The Scar - China Mieville [110]
Avanc . . .
Bellis felt a thrill of confused emotion. I did this, she thought with weird pride. I set this in motion.
“It is choice work,” said Tintinnabulum thoughtfully.
He was hunkered down in front of Angevine, thrusting his face and hands into the engines in her metal underparts. She leaned her flesh body back, impassive and patient.
For some days, Tintinnabulum had been conscious of a change in his servant, a difference in the clattering of her engines. She moved more quickly and exactly, turning in tight arcs and stopping without a wheezing slowdown. She found it easier to negotiate Armada’s swaying bridges. An edge of anxiety in her was gone—her constant scavenging, her scrabbling for discarded coal and wood, had stopped.
“What has happened to your engine, Angevine?” he had asked her. And smiling with immense, shy pleasure, she had shown him.
He rummaged in her tubework, burning his hands stoically on her boiler, examining her reconfigured metal viscera.
Tintinnabulum knew that Armadan science was a mongrel. It was as piratical as the city’s economy and politics, the product of theft and chance—as various and inconsistent. The engineers and thaumaturges learned their skills on equipment that was rotted and out of date, and on stolen artifacts of such sophisticated de-sign that they were mostly incomprehensible. It was a patchwork of technologies.
“This man,” he murmured, up to his elbow in Angevine’s motor, fingering a three-way switch at the back of her chassis, “this man may be just a jobbing engineer, but . . . this is the choicest work.

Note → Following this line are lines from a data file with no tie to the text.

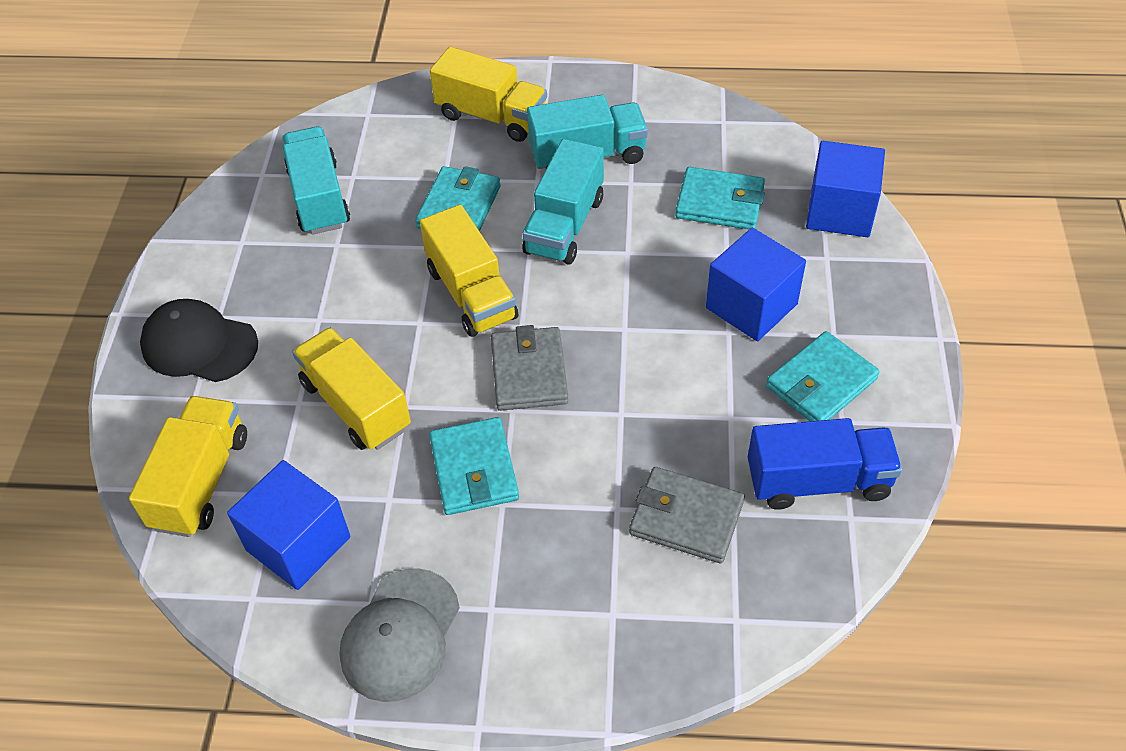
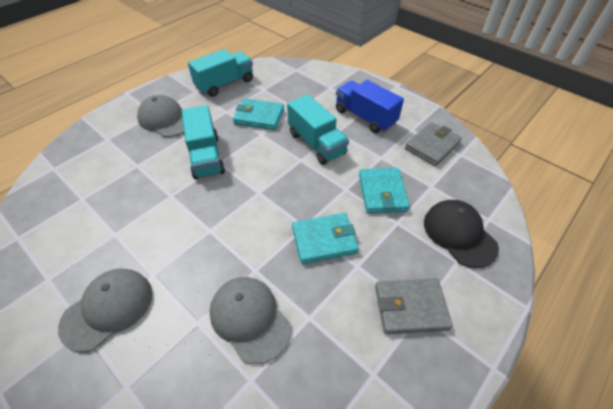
blue cube: [227,460,350,590] [706,228,806,341] [806,141,885,237] = 3 -> none = 0
grey cap: [340,568,460,702] = 1 -> [58,268,152,352] [137,95,184,137] [210,277,291,364] = 3
turquoise wallet: [415,166,501,231] [429,417,519,515] [675,167,765,229] [766,331,880,421] = 4 -> [233,99,284,130] [292,213,359,264] [359,168,410,213] = 3
yellow truck: [129,396,247,537] [292,327,411,450] [420,204,518,337] [430,47,547,142] = 4 -> none = 0

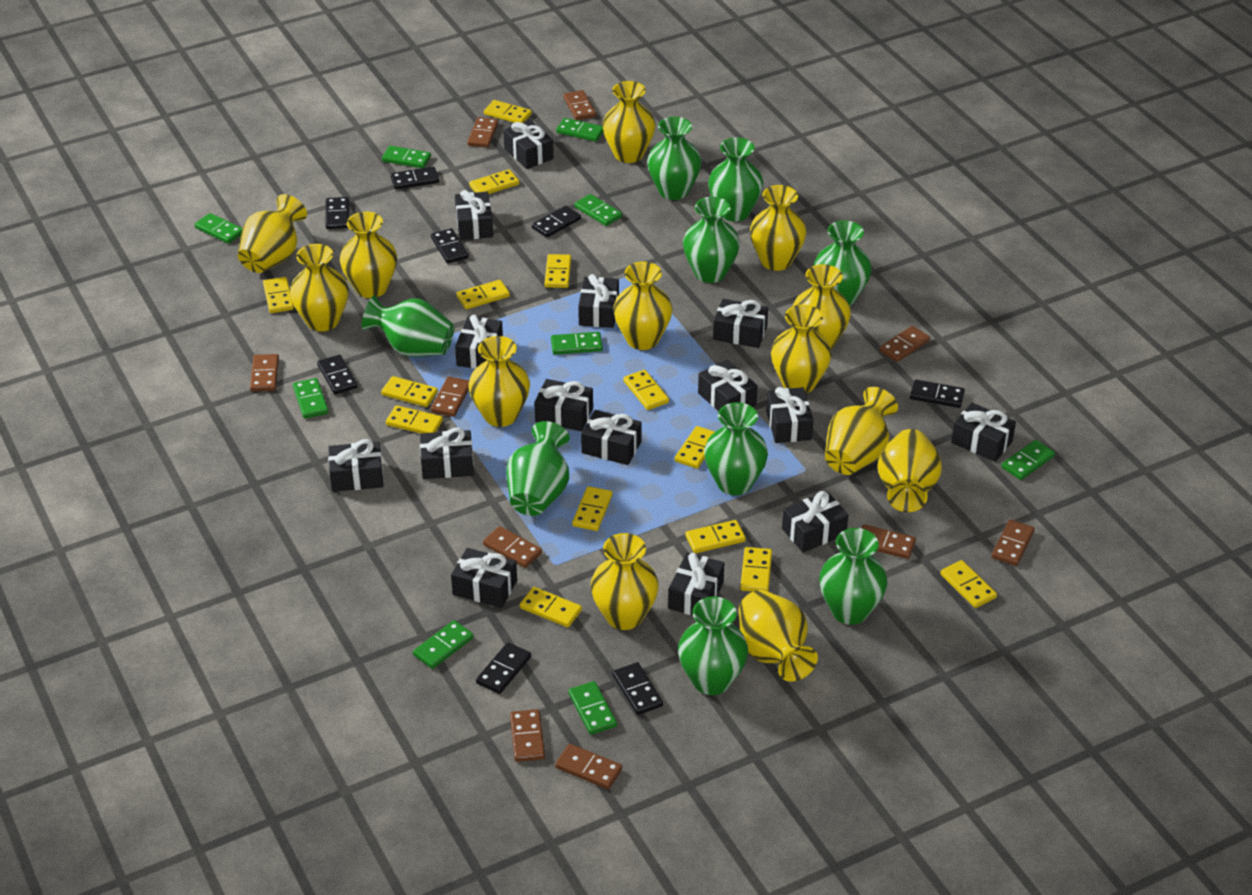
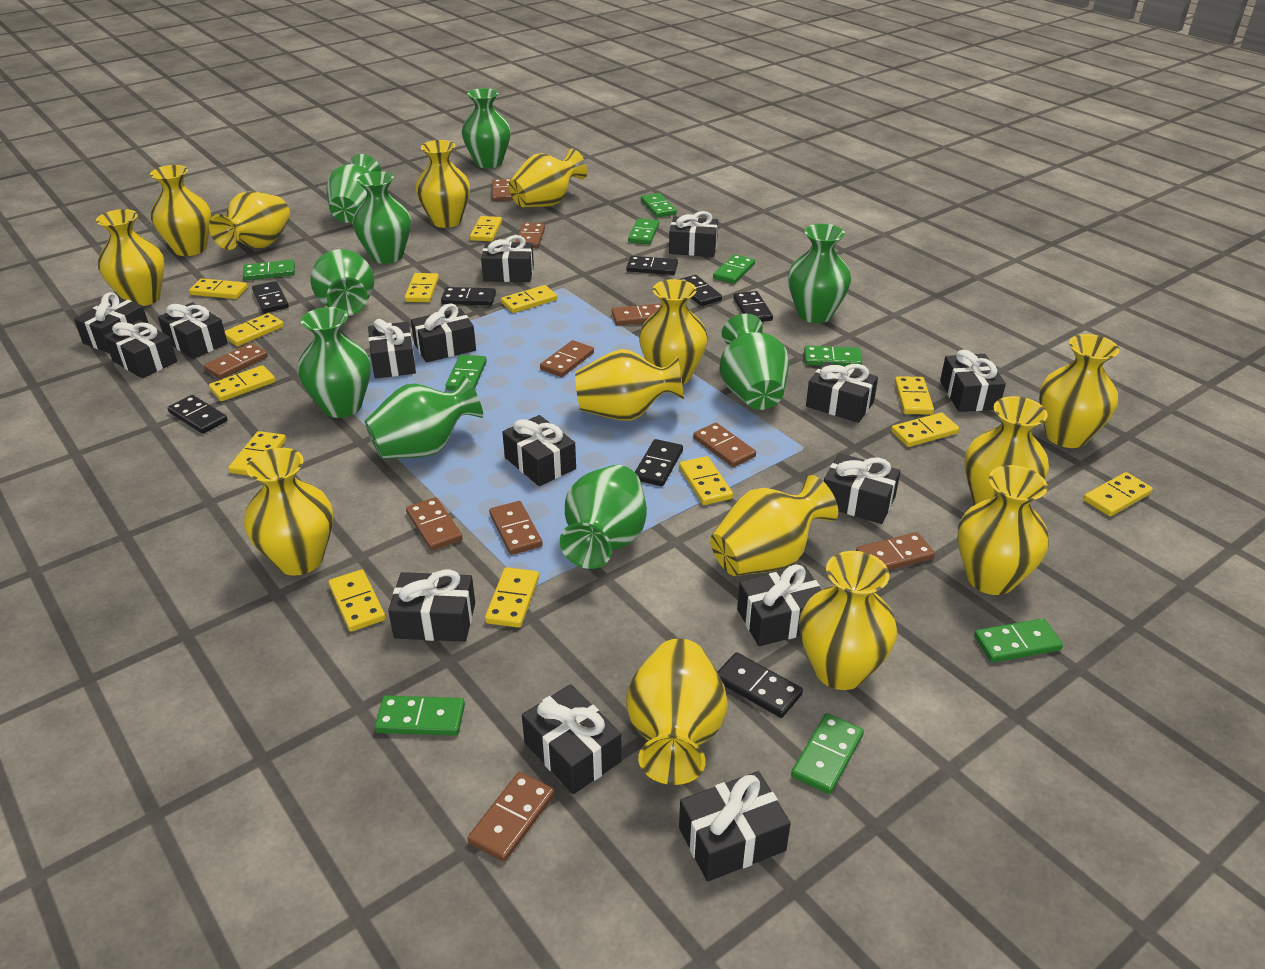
yellow domino: [263,277,294,313] [381,376,438,407] [386,405,443,433] [456,280,510,309] [469,169,519,194] [484,100,532,123] [520,587,582,627] [545,254,571,288] [572,486,612,531] [623,370,669,410] [675,426,715,469] [685,520,746,553] [740,547,772,592] [941,560,997,608] = 14 -> [189,278,248,299] [209,365,275,401] [225,313,284,346] [228,431,286,476] [328,569,386,632] [405,273,439,302] [470,216,502,241] [485,567,539,628] [501,285,557,313] [679,456,733,505] [891,413,959,447] [895,376,934,415] [1084,472,1153,517] = 13
yellow vase: [238,194,307,273] [290,244,349,332] [340,211,397,298] [468,336,530,427] [590,533,659,630] [602,81,655,163] [613,262,673,350] [739,590,818,682] [750,185,807,271] [771,305,832,393] [792,264,851,349] [825,387,898,475] [877,429,942,512] = 13 -> [96,209,165,306] [150,165,211,256] [209,191,290,250] [244,448,333,576] [415,140,470,228] [509,148,587,207] [575,349,684,421] [626,638,728,785] [639,279,708,385] [710,475,838,576] [799,551,897,690] [957,465,1049,595] [964,396,1049,505] [1039,334,1119,448] = 14

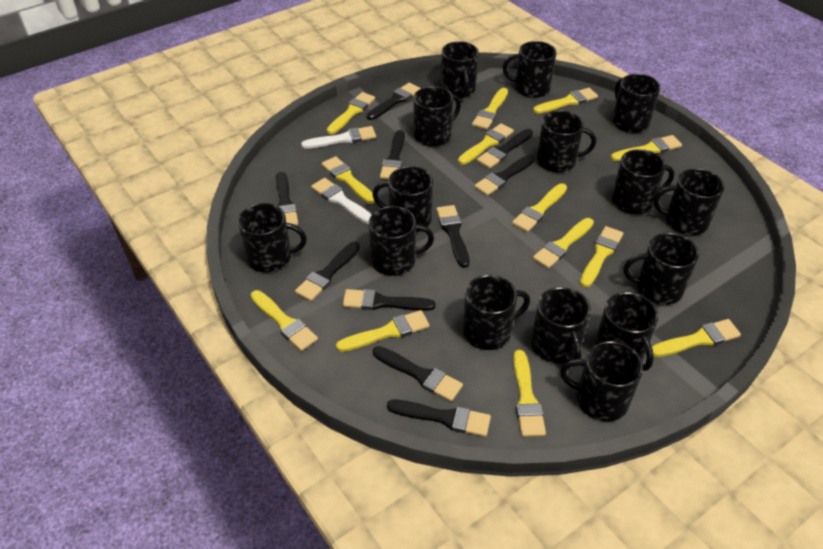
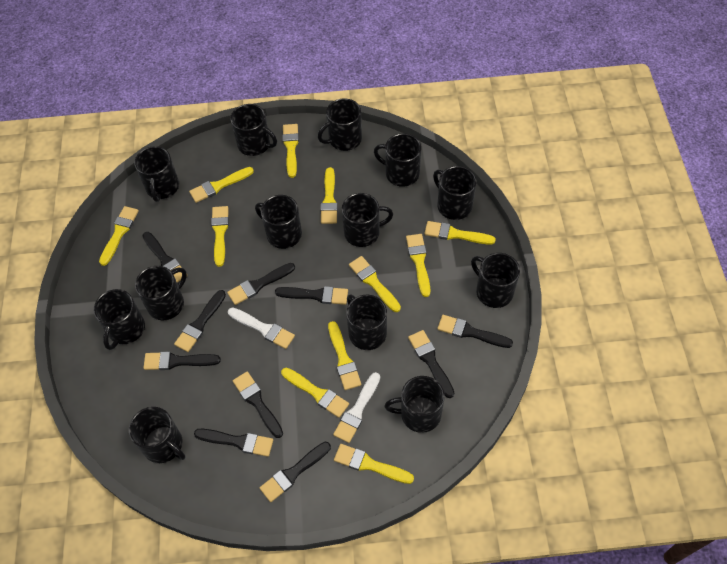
black mug: [238,203,307,273] [369,206,434,276] [372,166,433,232] [413,86,461,147] [441,41,479,98] [463,275,530,350] [503,41,557,98] [531,287,591,364] [537,110,596,173] [560,341,643,421] [595,292,659,371] [612,74,660,133] [612,149,674,215] [623,233,699,305] [654,168,724,235] = 15 -> [94,289,145,350] [129,407,186,463] [135,146,179,202] [135,266,187,320] [231,104,277,156] [255,195,302,249] [318,98,362,151] [342,193,393,247] [346,295,387,350] [374,133,421,187] [384,376,445,433] [433,166,476,220] [471,253,520,308] = 13
yellow brush: [251,290,318,351] [322,156,375,204] [327,92,375,134] [336,310,430,352] [458,123,514,165] [472,88,508,130] [512,183,567,232] [513,350,546,437] [533,88,598,114] [533,218,594,268] [580,226,623,287] [611,135,682,161] [652,319,741,357] = 13 -> [99,206,139,266] [189,167,254,203] [211,206,229,267] [281,368,349,418] [283,124,299,178] [320,167,338,224] [328,321,361,390] [334,444,414,484] [349,256,401,312] [406,234,431,297] [424,221,496,245] = 11

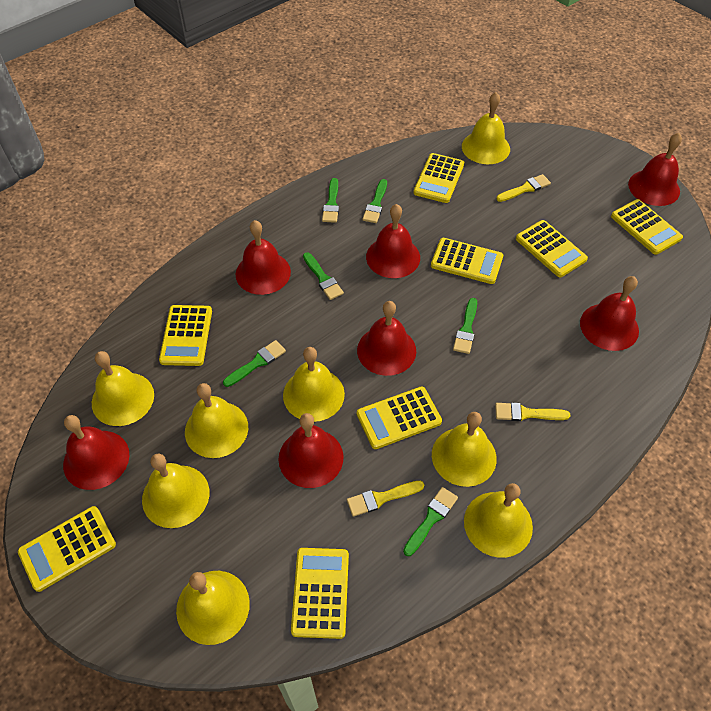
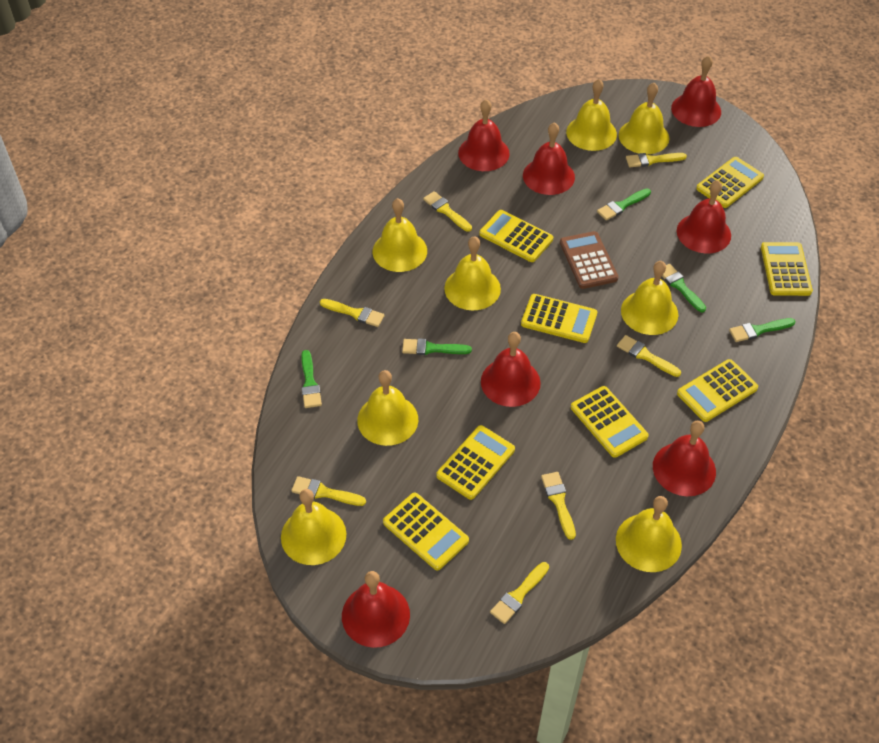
brown calculator: none = 0 -> [560,231,618,289] = 1
green brush: [223,340,286,387] [303,252,344,300] [322,178,339,223] [363,179,387,223] [403,487,458,556] [453,298,477,354] = 6 -> [301,350,322,408] [402,338,472,355] [597,188,651,220] [662,264,706,312] [729,318,795,342] = 5
yellow brush: [347,481,424,517] [495,402,570,421] [496,174,551,202] = 3 -> [291,476,366,506] [320,299,385,327] [423,191,472,232] [490,562,549,624] [541,472,576,540] [617,335,681,377] [626,153,687,167] = 7

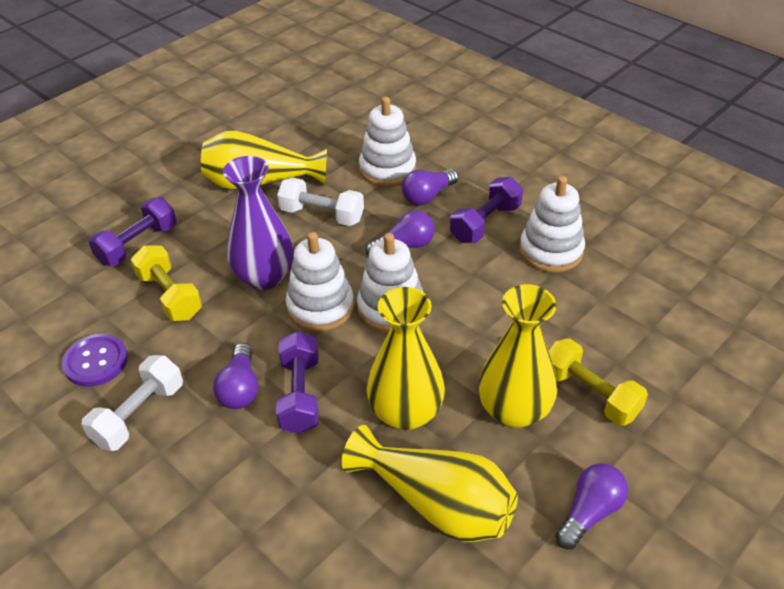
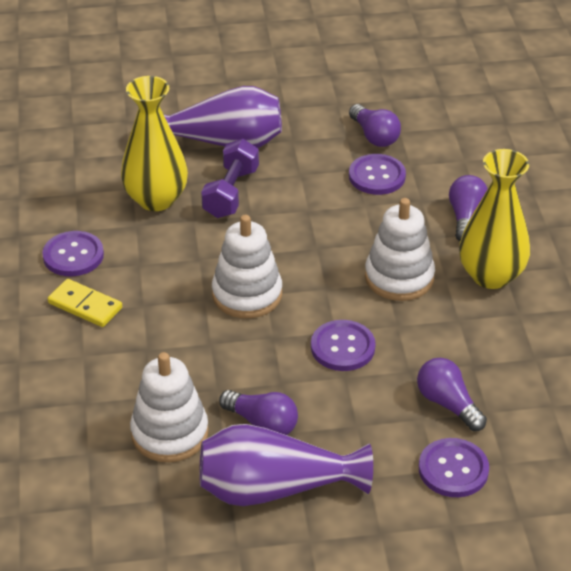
purple button: [62,334,128,387] = 1 -> [42,231,104,276] [311,320,376,371] [349,154,406,195] [419,438,489,497] = 4
purple dumbbell: [88,197,177,266] [276,331,319,434] [450,177,523,243] = 3 -> [201,139,259,218] = 1
purple vase: [223,156,294,290] = 1 -> [164,86,282,148] [200,424,373,506] = 2
white dumbbell: [81,355,183,451] [277,177,364,226] = 2 -> none = 0
white stacking toy: [286,232,354,332] [357,233,423,333] [359,97,416,187] [520,176,585,273] = 4 -> [130,352,209,462] [212,215,282,318] [365,198,435,301] = 3
yellow domino: none = 0 -> [48,279,122,327] = 1
yellow dumbbell: [131,245,202,321] [549,338,648,426] = 2 -> none = 0
yellow vase: [201,131,327,190] [342,425,518,542] [367,287,445,430] [479,284,557,428] = 4 -> [121,76,188,211] [459,149,530,289] = 2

Not many aboard Armada could make this. Why did he do it?” he asked her.
She could only respond vaguely to that.
“Is he trustworthy?” Tintinnabulum said.
Tintinnabulum and his crew were not Armadan-born, but their commitment to Garwater was unquestionable. Stories were told about how they had joined Armada—the Lovers had tracked them by esoteric means, persuaded them to work in the city for unknown wages. For them, the ropes and chains linking the fabric of Garwater had been parted. The riding had opened itself, let Tintinnabulum enter and embed himself in the very heart of the city, which had resealed behind him.
That morning, Angevine too had picked up one of the slew of leaflets that suddenly clogged up Armada’s alleys, and had learned the purpose of the Garwater project. It had excited her, but had not, she realized, come as a particular surprise. She had been present on the edge of official discussions for a long time, had seen the literature left lying on Tintinnabulum’s desk, had caught glimpses of scribbled diagrams and half-finished calculations. As soon as she discovered what it was that Garwater was attempting, she felt that she had always known. After all, did she not work for Tintinnabulum? And what was he but a hunter?
His room was full of evidence. Books—the only ones that she knew of outside the library—etchings, carved tusks, broken harpoons. Bones and horns and hides. In the years she had worked for him, Tintinnabulum and his crew of seven had lent their expertise to Garwater. Horned sharks and whales and ceti, bonefish, shellarc—he had snared and harpooned and caught them all, for food, for protection, for sport.
Sometimes, when the eight were meeting, Angevine would put her ear flat against the wood and press hard, but she could only ever hear the occasional snatch of sound. Enough to learn tantalizing things.
The ship’s madman, Argentarius, whom no one ever saw, she would hear railing and screaming to them, telling them he was afraid. Some prey of theirs had done this to him long ago, Angevine came to understand. It had galvanized his comrades. They were stamping their authority on the deep sea, thumbing their noses at that terrible realm.
When she had heard them speak of hunting, it was the largest game that enthused them: the leviathan and lahamu, the cuttlegod.
Why not the avanc?
None of it was any surprise, really, Angevine thought.